Monday, June 8, 2009

The I.Q. Debate Renewed

NYT's Nick Kristol weighs in to the debate about I.Q. and success in the world. He seems to think that it is not that important and cites the work of Dr. Richard Nisbett.

“I think the evidence is very good that there is no genetic contribution to the black-white difference on I.Q.,” he said, adding that there also seems to be no genetic difference in intelligence between whites and Asians."

Kristol cites "education, education and education" as being imperative and
the success stories of three different ethnic groups in America and then comes the clincher.

What’s the policy lesson from these three success stories?

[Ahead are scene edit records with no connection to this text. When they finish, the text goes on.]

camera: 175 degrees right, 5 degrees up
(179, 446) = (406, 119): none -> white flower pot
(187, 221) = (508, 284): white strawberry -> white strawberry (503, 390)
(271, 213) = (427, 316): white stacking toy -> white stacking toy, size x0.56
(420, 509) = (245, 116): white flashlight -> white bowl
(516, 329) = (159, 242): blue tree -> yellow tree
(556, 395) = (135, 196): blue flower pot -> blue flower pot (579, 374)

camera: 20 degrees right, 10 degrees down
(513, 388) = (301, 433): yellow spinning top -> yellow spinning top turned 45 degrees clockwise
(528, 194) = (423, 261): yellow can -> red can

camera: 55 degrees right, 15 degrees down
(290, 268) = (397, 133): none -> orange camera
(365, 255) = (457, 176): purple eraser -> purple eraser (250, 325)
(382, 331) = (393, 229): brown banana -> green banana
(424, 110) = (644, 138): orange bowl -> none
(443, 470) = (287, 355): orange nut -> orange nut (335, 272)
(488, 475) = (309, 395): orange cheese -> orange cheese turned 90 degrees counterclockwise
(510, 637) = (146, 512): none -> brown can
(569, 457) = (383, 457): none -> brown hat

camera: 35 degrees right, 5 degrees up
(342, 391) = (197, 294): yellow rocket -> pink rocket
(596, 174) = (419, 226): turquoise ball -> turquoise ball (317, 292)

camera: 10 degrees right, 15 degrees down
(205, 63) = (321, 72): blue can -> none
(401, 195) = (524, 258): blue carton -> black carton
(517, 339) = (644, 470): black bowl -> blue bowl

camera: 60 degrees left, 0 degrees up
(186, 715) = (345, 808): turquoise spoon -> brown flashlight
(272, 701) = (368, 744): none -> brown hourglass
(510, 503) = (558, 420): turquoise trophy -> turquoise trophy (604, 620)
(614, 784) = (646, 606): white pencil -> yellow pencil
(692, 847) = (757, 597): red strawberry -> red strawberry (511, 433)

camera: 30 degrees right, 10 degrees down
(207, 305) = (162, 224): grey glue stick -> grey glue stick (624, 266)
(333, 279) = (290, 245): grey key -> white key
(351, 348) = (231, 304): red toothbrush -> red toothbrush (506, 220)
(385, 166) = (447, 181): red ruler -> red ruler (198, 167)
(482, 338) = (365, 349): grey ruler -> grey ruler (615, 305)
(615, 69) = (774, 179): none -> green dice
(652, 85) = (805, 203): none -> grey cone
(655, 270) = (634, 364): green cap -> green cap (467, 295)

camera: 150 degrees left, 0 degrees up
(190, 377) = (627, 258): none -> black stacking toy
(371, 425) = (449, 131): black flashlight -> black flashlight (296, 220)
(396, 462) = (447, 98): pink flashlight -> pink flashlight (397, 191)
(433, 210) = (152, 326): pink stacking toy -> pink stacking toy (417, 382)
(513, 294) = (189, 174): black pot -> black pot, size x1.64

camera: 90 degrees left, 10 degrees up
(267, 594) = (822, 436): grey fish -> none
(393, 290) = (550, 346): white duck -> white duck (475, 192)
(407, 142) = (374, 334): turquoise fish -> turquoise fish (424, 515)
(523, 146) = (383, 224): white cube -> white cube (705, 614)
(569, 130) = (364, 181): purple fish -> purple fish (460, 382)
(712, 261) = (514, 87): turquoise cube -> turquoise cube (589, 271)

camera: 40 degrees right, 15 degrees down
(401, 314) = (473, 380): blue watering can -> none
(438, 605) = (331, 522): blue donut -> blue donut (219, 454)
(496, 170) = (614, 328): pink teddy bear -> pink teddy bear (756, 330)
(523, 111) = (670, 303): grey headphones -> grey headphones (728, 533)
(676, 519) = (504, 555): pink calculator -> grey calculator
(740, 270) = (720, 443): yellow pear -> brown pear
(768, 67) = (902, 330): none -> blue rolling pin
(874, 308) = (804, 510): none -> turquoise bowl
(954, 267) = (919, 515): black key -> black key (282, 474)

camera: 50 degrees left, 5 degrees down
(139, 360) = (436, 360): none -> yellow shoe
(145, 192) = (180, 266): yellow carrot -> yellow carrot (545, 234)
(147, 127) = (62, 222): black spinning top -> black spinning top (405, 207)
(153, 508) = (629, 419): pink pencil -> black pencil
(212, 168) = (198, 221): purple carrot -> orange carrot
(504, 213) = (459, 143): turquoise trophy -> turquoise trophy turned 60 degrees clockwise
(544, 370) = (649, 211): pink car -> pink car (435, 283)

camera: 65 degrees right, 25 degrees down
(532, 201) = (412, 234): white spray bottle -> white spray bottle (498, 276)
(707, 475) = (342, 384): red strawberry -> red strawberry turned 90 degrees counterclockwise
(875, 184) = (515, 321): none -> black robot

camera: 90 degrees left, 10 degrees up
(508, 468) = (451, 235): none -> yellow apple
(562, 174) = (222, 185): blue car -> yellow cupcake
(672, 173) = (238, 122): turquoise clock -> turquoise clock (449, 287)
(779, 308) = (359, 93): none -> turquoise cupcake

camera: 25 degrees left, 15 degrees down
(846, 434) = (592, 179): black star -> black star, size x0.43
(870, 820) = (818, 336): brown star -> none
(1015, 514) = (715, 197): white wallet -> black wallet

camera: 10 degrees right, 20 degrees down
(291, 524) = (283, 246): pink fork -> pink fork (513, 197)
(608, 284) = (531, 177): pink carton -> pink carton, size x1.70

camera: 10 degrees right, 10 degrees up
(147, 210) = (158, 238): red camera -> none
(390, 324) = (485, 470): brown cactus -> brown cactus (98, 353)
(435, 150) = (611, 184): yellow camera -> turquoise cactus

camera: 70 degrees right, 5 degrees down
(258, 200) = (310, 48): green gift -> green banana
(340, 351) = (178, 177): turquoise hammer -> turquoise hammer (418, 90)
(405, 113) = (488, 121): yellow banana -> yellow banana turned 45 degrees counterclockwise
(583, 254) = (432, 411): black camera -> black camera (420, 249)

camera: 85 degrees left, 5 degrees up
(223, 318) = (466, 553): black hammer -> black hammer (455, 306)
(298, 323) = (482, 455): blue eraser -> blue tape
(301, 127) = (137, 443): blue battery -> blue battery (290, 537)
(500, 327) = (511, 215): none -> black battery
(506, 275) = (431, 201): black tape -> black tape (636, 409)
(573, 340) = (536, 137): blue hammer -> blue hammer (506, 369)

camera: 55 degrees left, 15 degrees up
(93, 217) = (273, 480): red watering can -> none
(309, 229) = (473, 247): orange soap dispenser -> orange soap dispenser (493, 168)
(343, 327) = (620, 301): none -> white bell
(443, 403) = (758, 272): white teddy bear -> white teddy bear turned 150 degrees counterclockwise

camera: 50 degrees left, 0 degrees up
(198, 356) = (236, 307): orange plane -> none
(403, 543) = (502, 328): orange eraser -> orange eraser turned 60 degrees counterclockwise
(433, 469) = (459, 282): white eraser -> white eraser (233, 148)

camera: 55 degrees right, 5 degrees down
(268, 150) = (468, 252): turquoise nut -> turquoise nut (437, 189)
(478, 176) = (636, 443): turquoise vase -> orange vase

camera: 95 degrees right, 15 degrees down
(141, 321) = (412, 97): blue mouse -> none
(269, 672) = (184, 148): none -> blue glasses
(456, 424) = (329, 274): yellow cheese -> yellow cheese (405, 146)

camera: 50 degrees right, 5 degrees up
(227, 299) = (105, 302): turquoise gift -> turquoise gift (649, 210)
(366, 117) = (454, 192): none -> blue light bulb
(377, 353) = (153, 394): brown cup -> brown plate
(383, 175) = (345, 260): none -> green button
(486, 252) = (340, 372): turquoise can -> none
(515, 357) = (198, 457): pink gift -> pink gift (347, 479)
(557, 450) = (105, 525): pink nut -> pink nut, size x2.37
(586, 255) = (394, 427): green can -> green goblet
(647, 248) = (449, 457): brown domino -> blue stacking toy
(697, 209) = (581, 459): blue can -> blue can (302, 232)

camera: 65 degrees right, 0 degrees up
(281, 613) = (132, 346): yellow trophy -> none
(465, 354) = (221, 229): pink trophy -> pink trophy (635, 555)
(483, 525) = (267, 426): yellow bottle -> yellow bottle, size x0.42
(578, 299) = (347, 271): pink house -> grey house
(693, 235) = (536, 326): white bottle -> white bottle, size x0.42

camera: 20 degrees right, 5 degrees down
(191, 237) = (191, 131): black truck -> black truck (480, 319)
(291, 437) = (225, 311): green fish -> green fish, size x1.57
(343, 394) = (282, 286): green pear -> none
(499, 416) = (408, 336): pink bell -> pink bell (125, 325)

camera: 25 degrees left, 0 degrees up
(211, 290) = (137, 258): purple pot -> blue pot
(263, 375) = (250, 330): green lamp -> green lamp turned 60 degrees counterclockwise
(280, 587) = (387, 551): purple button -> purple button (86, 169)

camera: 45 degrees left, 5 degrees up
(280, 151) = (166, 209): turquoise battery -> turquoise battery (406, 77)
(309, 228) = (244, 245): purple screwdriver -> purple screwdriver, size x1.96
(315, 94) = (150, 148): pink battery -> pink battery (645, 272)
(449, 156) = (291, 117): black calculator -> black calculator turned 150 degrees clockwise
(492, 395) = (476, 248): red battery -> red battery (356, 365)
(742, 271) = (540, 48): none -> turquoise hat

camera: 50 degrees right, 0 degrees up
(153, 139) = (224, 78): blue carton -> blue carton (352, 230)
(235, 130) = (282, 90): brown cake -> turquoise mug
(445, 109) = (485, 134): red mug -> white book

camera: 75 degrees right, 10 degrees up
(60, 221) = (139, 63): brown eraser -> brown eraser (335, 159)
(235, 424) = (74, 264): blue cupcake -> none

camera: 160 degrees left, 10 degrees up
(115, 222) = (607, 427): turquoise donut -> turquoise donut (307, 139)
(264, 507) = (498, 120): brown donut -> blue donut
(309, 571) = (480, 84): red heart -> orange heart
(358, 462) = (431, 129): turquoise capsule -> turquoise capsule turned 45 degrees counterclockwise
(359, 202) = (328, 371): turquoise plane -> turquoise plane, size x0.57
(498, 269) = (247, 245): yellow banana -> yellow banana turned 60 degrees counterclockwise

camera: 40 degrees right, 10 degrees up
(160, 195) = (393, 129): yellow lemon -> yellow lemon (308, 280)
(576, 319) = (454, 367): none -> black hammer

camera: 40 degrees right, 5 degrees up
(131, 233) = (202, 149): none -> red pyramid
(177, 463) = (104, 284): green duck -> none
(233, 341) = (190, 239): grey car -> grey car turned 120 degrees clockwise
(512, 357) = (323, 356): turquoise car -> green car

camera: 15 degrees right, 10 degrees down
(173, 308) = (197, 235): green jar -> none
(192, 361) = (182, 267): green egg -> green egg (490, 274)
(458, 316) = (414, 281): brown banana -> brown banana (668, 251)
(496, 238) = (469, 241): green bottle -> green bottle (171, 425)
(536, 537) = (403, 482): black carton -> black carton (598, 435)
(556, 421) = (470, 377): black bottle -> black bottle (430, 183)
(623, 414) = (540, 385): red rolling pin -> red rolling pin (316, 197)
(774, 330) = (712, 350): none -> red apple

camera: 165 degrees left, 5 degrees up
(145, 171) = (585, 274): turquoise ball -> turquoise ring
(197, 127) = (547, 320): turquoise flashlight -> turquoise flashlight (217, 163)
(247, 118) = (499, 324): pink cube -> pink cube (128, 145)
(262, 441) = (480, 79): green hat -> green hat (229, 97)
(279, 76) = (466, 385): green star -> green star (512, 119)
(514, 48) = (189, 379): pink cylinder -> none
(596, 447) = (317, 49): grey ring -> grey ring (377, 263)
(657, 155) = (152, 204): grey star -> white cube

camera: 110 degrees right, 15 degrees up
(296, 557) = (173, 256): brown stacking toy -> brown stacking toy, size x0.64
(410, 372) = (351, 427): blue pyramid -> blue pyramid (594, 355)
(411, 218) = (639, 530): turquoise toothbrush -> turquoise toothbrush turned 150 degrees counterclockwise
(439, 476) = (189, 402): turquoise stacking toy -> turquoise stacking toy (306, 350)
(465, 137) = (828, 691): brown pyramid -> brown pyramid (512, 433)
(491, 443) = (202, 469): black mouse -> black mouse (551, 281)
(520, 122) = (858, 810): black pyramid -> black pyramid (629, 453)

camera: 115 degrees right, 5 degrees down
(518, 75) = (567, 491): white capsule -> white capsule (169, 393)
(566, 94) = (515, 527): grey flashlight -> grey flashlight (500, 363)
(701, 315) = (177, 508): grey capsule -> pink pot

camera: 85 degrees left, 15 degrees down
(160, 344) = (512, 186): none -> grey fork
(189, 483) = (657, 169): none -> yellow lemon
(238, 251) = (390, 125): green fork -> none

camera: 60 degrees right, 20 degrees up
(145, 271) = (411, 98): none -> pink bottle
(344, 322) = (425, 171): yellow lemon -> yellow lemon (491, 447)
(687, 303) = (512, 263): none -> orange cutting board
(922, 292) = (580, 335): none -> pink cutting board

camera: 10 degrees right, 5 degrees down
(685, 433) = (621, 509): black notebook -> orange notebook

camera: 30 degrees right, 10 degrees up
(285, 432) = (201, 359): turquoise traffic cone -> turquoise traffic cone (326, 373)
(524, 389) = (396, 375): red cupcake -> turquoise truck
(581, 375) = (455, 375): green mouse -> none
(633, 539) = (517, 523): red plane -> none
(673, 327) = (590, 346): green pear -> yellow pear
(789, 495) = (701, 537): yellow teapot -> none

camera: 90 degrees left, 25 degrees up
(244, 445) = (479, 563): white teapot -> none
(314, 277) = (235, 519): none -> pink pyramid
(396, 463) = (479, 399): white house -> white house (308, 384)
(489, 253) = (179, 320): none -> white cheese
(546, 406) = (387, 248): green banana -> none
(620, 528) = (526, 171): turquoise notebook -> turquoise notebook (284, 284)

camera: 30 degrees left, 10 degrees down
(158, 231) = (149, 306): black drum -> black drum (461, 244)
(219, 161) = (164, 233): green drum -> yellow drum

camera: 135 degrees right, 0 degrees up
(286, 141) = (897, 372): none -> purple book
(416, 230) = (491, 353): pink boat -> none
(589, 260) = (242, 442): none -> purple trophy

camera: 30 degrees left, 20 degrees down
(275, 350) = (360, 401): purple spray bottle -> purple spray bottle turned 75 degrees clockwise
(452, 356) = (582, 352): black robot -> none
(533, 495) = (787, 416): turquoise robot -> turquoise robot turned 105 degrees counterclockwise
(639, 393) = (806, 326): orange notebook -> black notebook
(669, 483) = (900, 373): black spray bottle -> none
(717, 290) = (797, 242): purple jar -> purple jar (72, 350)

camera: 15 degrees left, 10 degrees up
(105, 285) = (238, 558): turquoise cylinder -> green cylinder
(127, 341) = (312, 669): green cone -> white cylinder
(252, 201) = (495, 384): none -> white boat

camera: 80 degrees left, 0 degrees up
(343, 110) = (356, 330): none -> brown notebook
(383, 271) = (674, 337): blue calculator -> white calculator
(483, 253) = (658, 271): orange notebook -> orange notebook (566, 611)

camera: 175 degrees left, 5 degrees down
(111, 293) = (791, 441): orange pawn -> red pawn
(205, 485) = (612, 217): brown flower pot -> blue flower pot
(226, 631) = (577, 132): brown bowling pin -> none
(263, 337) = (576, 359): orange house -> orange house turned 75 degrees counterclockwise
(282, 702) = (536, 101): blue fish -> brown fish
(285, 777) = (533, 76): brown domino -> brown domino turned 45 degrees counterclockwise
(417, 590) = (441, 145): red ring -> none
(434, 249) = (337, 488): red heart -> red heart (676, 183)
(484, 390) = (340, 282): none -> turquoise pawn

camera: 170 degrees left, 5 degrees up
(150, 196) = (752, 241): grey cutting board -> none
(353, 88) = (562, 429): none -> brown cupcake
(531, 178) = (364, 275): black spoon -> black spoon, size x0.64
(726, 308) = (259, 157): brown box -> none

It’s that the most decisive weapons in the war on poverty aren’t transfer payments but education, education, education. For at-risk households, that starts with social workers making visits to encourage such basic practices as talking to children. One study found that a child of professionals (disproportionately white) has heard about 30 million words spoken by age 3; a black child raised on welfare has heard only 10 million words, leaving that child at a disadvantage in school.
Yikes. Just what America's poor need, a new army of social workers. They'll help just by "talking" to them.
The next step is intensive early childhood programs, followed by improved elementary and high schools, and programs to defray college costs.

Haven't we been trying to "improve" our schools for several decades now, by spending billions more money on teachers. And yet, educational achievement and competence is still lousy. Oh well, as long as we "help defray college" costs.

More important than I.Q. says Nisbett, is "drive and perservance." But how does he know the two are very much connected? No doubt there are some lazy intelligent people, but aren't some dumb ones lazy too?

The I.Q. debate has cooled since the appearance of Richard Hernstein and Charles Murray's "The Bell Curve," which didn't shrink from the differences in I.Q. between racial and ethnic groups. The book was met with hysteria from the left because it recognized the inheritability of intelligence. Whether this is genetic or familial and cultural remains something of open question.

But the stubborn fact remains that certain ethnic groups get lower scores I.Q. tests than others. The response to this fact, should be "so what?" Standard deviation should tell "smart" people that there is no knowing how smart or stupid a person without testing them INDIVIDUALLY. That is to say, everyone should be judged on their OWN merits.

The idea that an army of social workers forcing their way into people's homes or spending trillions on urban school districts will equalized group I.Q. differences is, dare I say, idiotic.

Better to take the approach Charles Murray recommends, that even those on the lower end of the I.Q. scale can have "a valued place" in our society. Anyone who has the "drive and perserverance" to show up for work day in and day out deserves our respect. Those who have high I.Q.s and sit on their asses, expecting to be treated like royalty, don't.